**Texte affiché**
Ce blog rassemble pour l'essentiel mes textes parus dans la presse suisse romande, notamment dans l'Impartial/l'Express, Gauchebdo, le Courrier, Domaine public et le Temps.

31 janvier 2012

Langue de bois à La Chaux-de-Fonds


En haut, sur le plan 1, nous sommes plongés dans le chaos. Bientôt, tout sera ordre, calme et limpidité, comme on le voit sur le plan 2. Tel est le message subliminal qu'essaient de faire passer les autorités chaux-de-fonnières au sujet du projet de réaménagement de la Place de Gare. Pourtant, un examen même rapide du plan 2 permet de constater que le soi-disant "espace piéton" est partagé avec des bus, alors que l'autoproclamé "espace détente" est traversé par des voitures. On sait que les autorités chaux-de-fonnières sont échaudées par le rejet de plusieurs projets d'urbanisme en votation. Apparemment, elles en ont définitivement tiré la conclusion que le peuple est idiot. (source: http://www.placedelagare.ch/circulations.php)

...

Plan 1. Avant transformation. Le chaos.
Plan 2. Après transformation. Ordre, calme et volupté

22 janvier 2012

Ne confondons pas élites et élites.

**Contenu des données**

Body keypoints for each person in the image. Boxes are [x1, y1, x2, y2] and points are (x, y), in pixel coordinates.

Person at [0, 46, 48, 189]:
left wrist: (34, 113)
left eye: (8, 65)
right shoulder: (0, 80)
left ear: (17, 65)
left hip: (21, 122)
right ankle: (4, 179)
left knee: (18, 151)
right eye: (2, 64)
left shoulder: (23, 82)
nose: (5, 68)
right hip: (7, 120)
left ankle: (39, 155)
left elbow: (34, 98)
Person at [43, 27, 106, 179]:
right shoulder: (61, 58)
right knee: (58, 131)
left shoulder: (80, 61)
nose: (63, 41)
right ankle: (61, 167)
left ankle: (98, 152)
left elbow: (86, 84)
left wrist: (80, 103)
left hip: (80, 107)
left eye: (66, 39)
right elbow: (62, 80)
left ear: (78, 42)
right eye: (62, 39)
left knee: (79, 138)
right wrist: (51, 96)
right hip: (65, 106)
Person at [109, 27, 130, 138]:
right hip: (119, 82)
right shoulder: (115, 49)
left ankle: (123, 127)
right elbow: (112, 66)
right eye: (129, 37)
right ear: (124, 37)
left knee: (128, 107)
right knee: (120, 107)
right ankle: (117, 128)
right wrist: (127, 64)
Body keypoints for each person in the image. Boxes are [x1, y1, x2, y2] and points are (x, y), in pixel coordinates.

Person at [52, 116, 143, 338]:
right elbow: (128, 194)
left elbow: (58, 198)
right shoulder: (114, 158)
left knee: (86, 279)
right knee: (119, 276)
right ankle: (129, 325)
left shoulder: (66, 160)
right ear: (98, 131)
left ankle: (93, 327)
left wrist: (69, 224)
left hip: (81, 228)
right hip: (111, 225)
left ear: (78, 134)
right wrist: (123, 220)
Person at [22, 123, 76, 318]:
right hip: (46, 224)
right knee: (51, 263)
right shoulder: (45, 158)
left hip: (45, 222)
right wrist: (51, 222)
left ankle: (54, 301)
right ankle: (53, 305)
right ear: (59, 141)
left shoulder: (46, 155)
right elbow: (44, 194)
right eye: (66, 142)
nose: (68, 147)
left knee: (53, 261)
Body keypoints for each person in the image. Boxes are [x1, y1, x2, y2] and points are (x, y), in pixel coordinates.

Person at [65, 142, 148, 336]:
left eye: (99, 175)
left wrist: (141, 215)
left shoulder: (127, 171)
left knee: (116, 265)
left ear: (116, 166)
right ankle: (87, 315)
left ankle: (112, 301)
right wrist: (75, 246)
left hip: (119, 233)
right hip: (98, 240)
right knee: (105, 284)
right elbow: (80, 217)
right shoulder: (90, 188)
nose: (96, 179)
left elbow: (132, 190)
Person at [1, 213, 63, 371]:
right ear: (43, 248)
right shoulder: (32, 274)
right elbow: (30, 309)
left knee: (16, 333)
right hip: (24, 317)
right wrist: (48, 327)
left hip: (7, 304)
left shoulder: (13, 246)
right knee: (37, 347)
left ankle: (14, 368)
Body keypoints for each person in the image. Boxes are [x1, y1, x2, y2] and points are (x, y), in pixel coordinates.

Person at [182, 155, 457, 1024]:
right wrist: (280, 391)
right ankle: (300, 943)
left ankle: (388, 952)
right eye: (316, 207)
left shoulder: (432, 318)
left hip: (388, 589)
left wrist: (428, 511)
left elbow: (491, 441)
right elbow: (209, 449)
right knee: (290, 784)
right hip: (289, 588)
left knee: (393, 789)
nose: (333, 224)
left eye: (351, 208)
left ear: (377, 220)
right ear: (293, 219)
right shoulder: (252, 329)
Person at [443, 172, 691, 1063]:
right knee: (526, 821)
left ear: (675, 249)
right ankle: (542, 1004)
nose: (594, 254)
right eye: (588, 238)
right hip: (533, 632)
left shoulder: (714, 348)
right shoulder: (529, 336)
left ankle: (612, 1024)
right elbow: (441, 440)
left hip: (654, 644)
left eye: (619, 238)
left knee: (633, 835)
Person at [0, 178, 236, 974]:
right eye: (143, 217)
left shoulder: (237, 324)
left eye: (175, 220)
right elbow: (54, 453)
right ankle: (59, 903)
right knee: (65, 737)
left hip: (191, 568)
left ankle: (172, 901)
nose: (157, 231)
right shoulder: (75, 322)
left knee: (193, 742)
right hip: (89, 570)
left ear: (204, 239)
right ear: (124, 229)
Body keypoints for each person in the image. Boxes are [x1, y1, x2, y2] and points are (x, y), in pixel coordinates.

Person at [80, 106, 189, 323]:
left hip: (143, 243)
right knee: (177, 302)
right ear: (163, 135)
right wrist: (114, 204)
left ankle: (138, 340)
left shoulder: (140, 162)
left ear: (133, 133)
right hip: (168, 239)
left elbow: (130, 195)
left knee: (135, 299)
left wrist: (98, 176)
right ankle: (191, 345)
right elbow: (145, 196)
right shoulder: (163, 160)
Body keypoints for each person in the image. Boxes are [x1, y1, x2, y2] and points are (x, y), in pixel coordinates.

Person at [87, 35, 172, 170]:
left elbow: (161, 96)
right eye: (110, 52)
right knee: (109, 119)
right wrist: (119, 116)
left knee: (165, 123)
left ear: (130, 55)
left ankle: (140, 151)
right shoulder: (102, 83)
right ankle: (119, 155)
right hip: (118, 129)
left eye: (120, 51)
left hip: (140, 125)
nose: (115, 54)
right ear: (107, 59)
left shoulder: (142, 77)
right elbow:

**Consigne détaillée**
Dans le texte affiché plus haut, relevez tous les titres de presse où ont paru les textes rassemblés sur ce blog.

**Zone de réponse**
l'Impartial/l'Express, Gauchebdo, le Courrier, Domaine public, le Temps